# Work required:
Start to finish, copy the data exactly.
==*==
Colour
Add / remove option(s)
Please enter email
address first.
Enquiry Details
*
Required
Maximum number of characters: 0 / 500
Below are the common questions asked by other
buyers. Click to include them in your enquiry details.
==*==
# Your solution:
Colour
Add / remove option(s)
Please enter email
address first.
Enquiry Details
*
Required
Maximum number of characters: 0 / 500
Below are the common questions asked by other
buyers. Click to include them in your enquiry details.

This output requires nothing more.